Fernando Machado, psicólogo do Hospital Anchieta de Brasília, também chama a atenção para a vantagem de a abordagem proposta pela equipe do MIT permitir a análise de um conjunto significativo de dados. "Um dos destaques do estudo é que foi analisado um número muito alto de mensagens de alterações de humor, que, em geral, devem estar relacionadas a problemas comportamentais diversos, como depressão e pânico, além de fobias, que também se tornaram frequentes nestes últimos anos", diz. "Eu vejo com bons olhos esse tipo de análise de conteúdo virtual. Há um grande número de informações que precisam ser avaliadas com cuidado, porque nos dizem alguma coisa. Precisamos ficar de olho nesses dados."

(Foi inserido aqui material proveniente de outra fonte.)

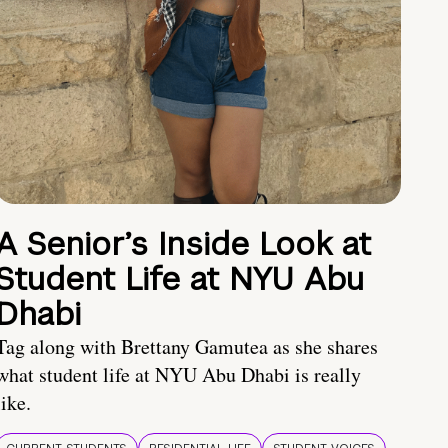
A Senior’s Inside Look at
Student Life at NYU Abu
Dhabi
Tag along with Brettany Gamutea as she shares
what student life at NYU Abu Dhabi is really
like.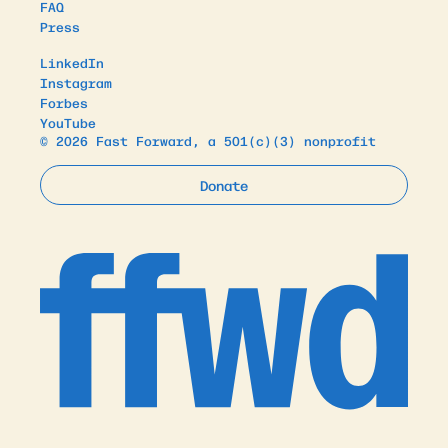
FAQ
Press
LinkedIn
Instagram
Forbes
YouTube
© 2026 Fast Forward, a 501(c)(3) nonprofit
Donate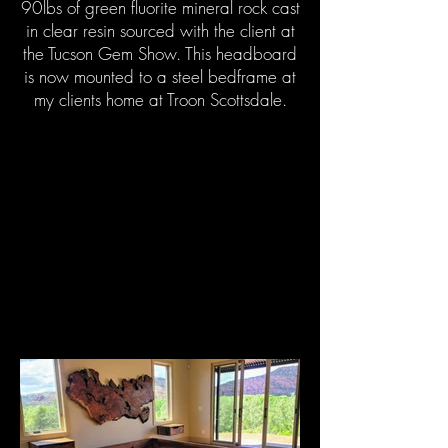
90lbs of green fluorite mineral rock cast
in clear resin sourced with the client at
the Tucson Gem Show. This headboard
is now mounted to a steel bedframe at
my clients home at Troon Scottsdale.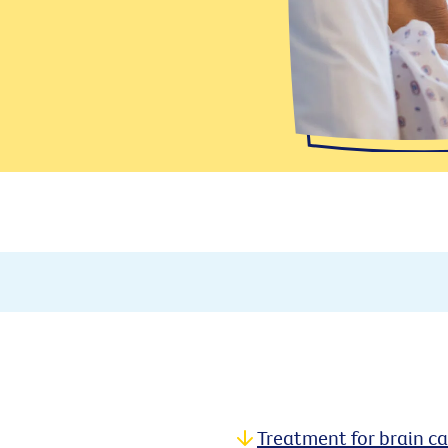
Treatment for brain c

Machado lembra que a internet também tem ajudado profissionais de saúde e pacientes no enfrentamento à pandemia. "Percebemos, pelas taxas oficiais, que problemas como ansiedade e depressão subiram muito, e o número de pessoas que buscou o atendimento on-line, durante o isolamento social, cresceu também. Todas essas mensagens avaliadas reforçam esse cenário, principalmente em relação ao luto, com indivíduos que expressaram seu sentimento de perda, seja de um amigo, seja de um familiar, em um período marcado por muitas mortes", diz.
Ferramenta promissora
"Essa técnica de análise de mensagens virtuais foi usada em estudos da área psiquiátrica, com pacientes que sofriam com esquizofrenia. Nesse caso, monitorando as postagens, os médicos conseguiam dizer se a pessoa entraria em surto ou não. O mesmo aconteceu também em casos de depressão, para acompanhar ideias suicidas. É um tipo de pesquisa muito válida, ainda mais se pensarmos que, quando as pessoas se comunicam na internet, temos o anonimato, que pode ajudar a ver resultados mais reais em se tratando de pesquisas científicas comportamentais. Assim como nesse estudo da pandemia, temos informações importantes, coletadas em um número de analisados extremamente alto, algo muito superior aos métodos de entrevista, e informações que podem ser bem aproveitadas na área médica".